Problem description: Would you please give the entries again word for word, with no images in your copy?

########################################

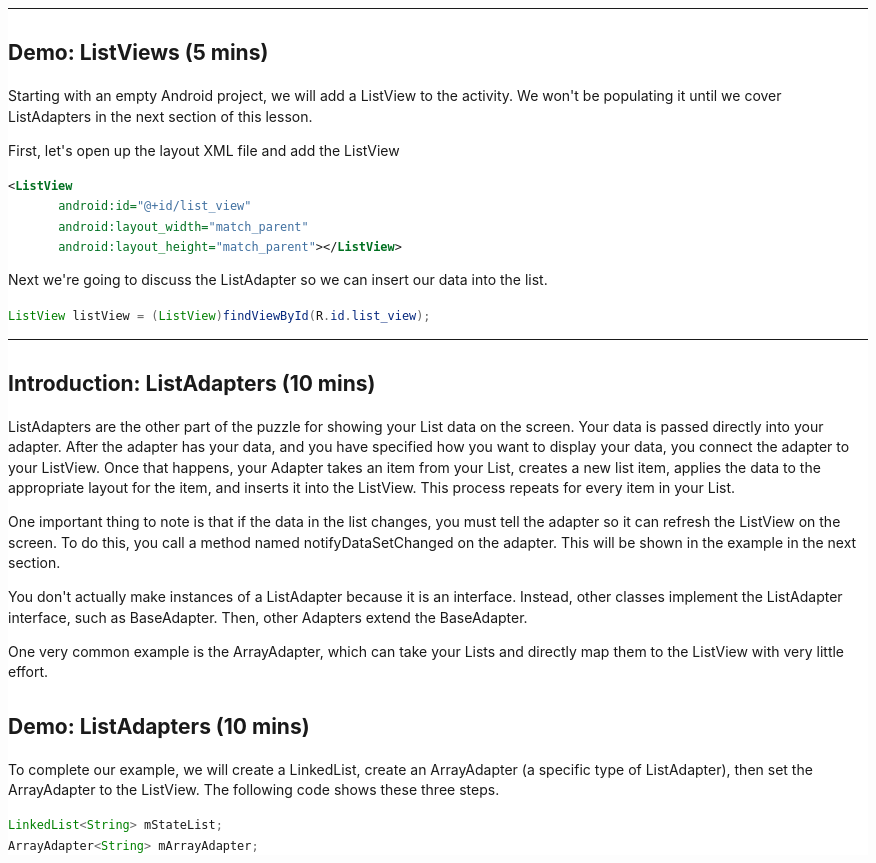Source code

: 

***

<a name="demo"></a>
## Demo: ListViews (5 mins)

Starting with an empty Android project, we will add a ListView to the activity. We won't be populating it until we cover ListAdapters in the next section of this lesson.

First, let's open up the layout XML file and add the ListView

``` XML
<ListView
       android:id="@+id/list_view"
       android:layout_width="match_parent"
       android:layout_height="match_parent"></ListView>
```

Next we're going to discuss the ListAdapter so we can insert our data into the list.


```java
ListView listView = (ListView)findViewById(R.id.list_view);
```

***

<a name="introduction"></a>
## Introduction: ListAdapters (10 mins)

ListAdapters are the other part of the puzzle for showing your List data on the screen. Your data is passed directly into your adapter. After the adapter has your data, and you have specified how you want to display your data, you connect the adapter to your ListView. Once that happens, your Adapter takes an item from your List, creates a new list item, applies the data to the appropriate layout for the item, and inserts it into the ListView. This process repeats for every item in your List.

One important thing to note is that if the data in the list changes, you must tell the adapter so it can refresh the ListView on the screen. To do this, you call a method named notifyDataSetChanged on the adapter. This will be shown in the example in the next section.

You don't actually make instances of a ListAdapter because it is an interface. Instead, other classes implement the ListAdapter interface, such as BaseAdapter. Then, other Adapters extend the BaseAdapter.

One very common example is the ArrayAdapter, which can take your Lists and directly map them to the ListView with very little effort.




<a name="demo"></a>
## Demo: ListAdapters (10 mins)

To complete our example, we will create a LinkedList, create an ArrayAdapter (a specific type of ListAdapter), then set the ArrayAdapter to the ListView. The following code shows these three steps.

```java
LinkedList<String> mStateList;
ArrayAdapter<String> mArrayAdapter;
```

########################################

The completed task:
Source code

: 

***

<a name="demo"></a>
## Demo: ListViews (5 mins)

Starting with an empty Android project, we will add a ListView to the activity. We won't be populating it until we cover ListAdapters in the next section of this lesson.

First, let's open up the layout XML file and add the ListView

``` XML
<ListView
       android:id="@+id/list_view"
       android:layout_width="match_parent"
       android:layout_height="match_parent"></ListView>
```

Next we're going to discuss the ListAdapter so we can insert our data into the list.


```java
ListView listView = (ListView)findViewById(R.id.list_view);
```

***

<a name="introduction"></a>
## Introduction: ListAdapters (10 mins)

ListAdapters are the other part of the puzzle for showing your List data on the screen. Your data is passed directly into your adapter. After the adapter has your data, and you have specified how you want to display your data, you connect the adapter to your ListView. Once that happens, your Adapter takes an item from your List, creates a new list item, applies the data to the appropriate layout for the item, and inserts it into the ListView. This process repeats for every item in your List.

One important thing to note is that if the data in the list changes, you must tell the adapter so it can refresh the ListView on the screen. To do this, you call a method named notifyDataSetChanged on the adapter. This will be shown in the example in the next section.

You don't actually make instances of a ListAdapter because it is an interface. Instead, other classes implement the ListAdapter interface, such as BaseAdapter. Then, other Adapters extend the BaseAdapter.

One very common example is the ArrayAdapter, which can take your Lists and directly map them to the ListView with very little effort.




<a name="demo"></a>
## Demo: ListAdapters (10 mins)

To complete our example, we will create a LinkedList, create an ArrayAdapter (a specific type of ListAdapter), then set the ArrayAdapter to the ListView. The following code shows these three steps.

```java
LinkedList<String> mStateList;
ArrayAdapter<String> mArrayAdapter;
```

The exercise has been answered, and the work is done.